### What the task asks
Copy all the data exactly, except the pictures.

### Data excerpts
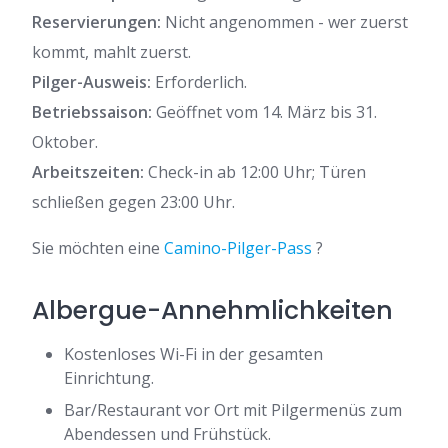
Reservierungen:
Nicht angenommen - wer zuerst
kommt, mahlt zuerst.
Pilger-Ausweis:
Erforderlich.
Betriebssaison:
Geöffnet vom 14. März bis 31.
Oktober.
Arbeitszeiten:
Check-in ab 12:00 Uhr; Türen
schließen gegen 23:00 Uhr.
Sie möchten eine
Camino-Pilger-Pass
?
Albergue-Annehmlichkeiten
Kostenloses Wi-Fi in der gesamten
Einrichtung.
Bar/Restaurant vor Ort mit Pilgermenüs zum
Abendessen und Frühstück.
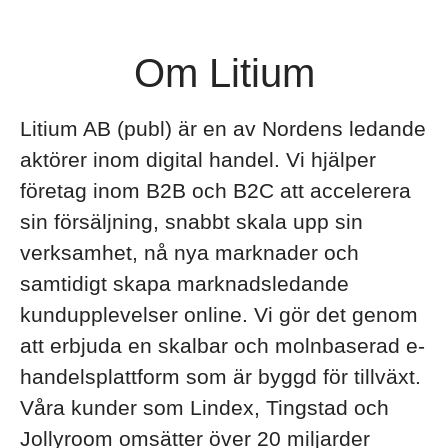
Om Litium
Litium AB (publ) är en av Nordens ledande
aktörer inom digital handel. Vi hjälper
företag inom B2B och B2C att accelerera
sin försäljning, snabbt skala upp sin
verksamhet, nå nya marknader och
samtidigt skapa marknadsledande
kundupplevelser online. Vi gör det genom
att erbjuda en skalbar och molnbaserad e-
handelsplattform som är byggd för tillväxt.
Våra kunder som Lindex, Tingstad och
Jollyroom omsätter över 20 miljarder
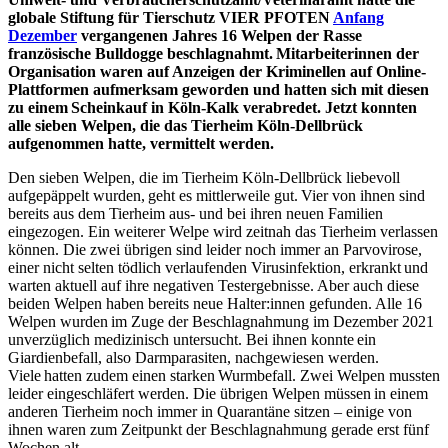
globale Stiftung für Tierschutz VIER PFOTEN
Anfang
Dezember
vergangenen Jahres 16 Welpen der Rasse
französische Bulldogge beschlagnahmt. Mitarbeiterinnen der
Organisation waren auf Anzeigen der Kriminellen auf Online-
Plattformen aufmerksam geworden und hatten sich mit diesen
zu einem Scheinkauf in Köln-Kalk verabredet. Jetzt konnten
alle sieben Welpen, die das Tierheim Köln-Dellbrück
aufgenommen hatte, vermittelt werden.
Den sieben Welpen, die im Tierheim Köln-Dellbrück liebevoll
aufgepäppelt wurden, geht es mittlerweile gut. Vier von ihnen sind
bereits aus dem Tierheim aus- und bei ihren neuen Familien
eingezogen. Ein weiterer Welpe wird zeitnah das Tierheim verlassen
können. Die zwei übrigen sind leider noch immer an Parvovirose,
einer nicht selten tödlich verlaufenden Virusinfektion, erkrankt und
warten aktuell auf ihre negativen Testergebnisse. Aber auch diese
beiden Welpen haben bereits neue Halter:innen gefunden. Alle 16
Welpen wurden im Zuge der Beschlagnahmung im Dezember 2021
unverzüglich medizinisch untersucht. Bei ihnen konnte ein
Giardienbefall, also Darmparasiten, nachgewiesen werden.
Viele hatten zudem einen starken Wurmbefall. Zwei Welpen mussten
leider eingeschläfert werden. Die übrigen Welpen müssen in einem
anderen Tierheim noch immer in Quarantäne sitzen – einige von
ihnen waren zum Zeitpunkt der Beschlagnahmung gerade erst fünf
Wochen alt.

### Output of the exercise
Reservierungen:
Nicht angenommen - wer zuerst
kommt, mahlt zuerst.
Pilger-Ausweis:
Erforderlich.
Betriebssaison:
Geöffnet vom 14. März bis 31.
Oktober.
Arbeitszeiten:
Check-in ab 12:00 Uhr; Türen
schließen gegen 23:00 Uhr.
Sie möchten eine
Camino-Pilger-Pass
?
Albergue-Annehmlichkeiten
Kostenloses Wi-Fi in der gesamten
Einrichtung.
Bar/Restaurant vor Ort mit Pilgermenüs zum
Abendessen und Frühstück.
Om Litium
Litium AB (publ) är en av Nordens ledande
aktörer inom digital handel. Vi hjälper
företag inom B2B och B2C att accelerera
sin försäljning, snabbt skala upp sin
verksamhet, nå nya marknader och
samtidigt skapa marknadsledande
kundupplevelser online. Vi gör det genom
att erbjuda en skalbar och molnbaserad e-
handelsplattform som är byggd för tillväxt.
Våra kunder som Lindex, Tingstad och
Jollyroom omsätter över 20 miljarder
globale Stiftung für Tierschutz VIER PFOTEN
Anfang
Dezember
vergangenen Jahres 16 Welpen der Rasse
französische Bulldogge beschlagnahmt. Mitarbeiterinnen der
Organisation waren auf Anzeigen der Kriminellen auf Online-
Plattformen aufmerksam geworden und hatten sich mit diesen
zu einem Scheinkauf in Köln-Kalk verabredet. Jetzt konnten
alle sieben Welpen, die das Tierheim Köln-Dellbrück
aufgenommen hatte, vermittelt werden.
Den sieben Welpen, die im Tierheim Köln-Dellbrück liebevoll
aufgepäppelt wurden, geht es mittlerweile gut. Vier von ihnen sind
bereits aus dem Tierheim aus- und bei ihren neuen Familien
eingezogen. Ein weiterer Welpe wird zeitnah das Tierheim verlassen
können. Die zwei übrigen sind leider noch immer an Parvovirose,
einer nicht selten tödlich verlaufenden Virusinfektion, erkrankt und
warten aktuell auf ihre negativen Testergebnisse. Aber auch diese
beiden Welpen haben bereits neue Halter:innen gefunden. Alle 16
Welpen wurden im Zuge der Beschlagnahmung im Dezember 2021
unverzüglich medizinisch untersucht. Bei ihnen konnte ein
Giardienbefall, also Darmparasiten, nachgewiesen werden.
Viele hatten zudem einen starken Wurmbefall. Zwei Welpen mussten
leider eingeschläfert werden. Die übrigen Welpen müssen in einem
anderen Tierheim noch immer in Quarantäne sitzen – einige von
ihnen waren zum Zeitpunkt der Beschlagnahmung gerade erst fünf
Wochen alt.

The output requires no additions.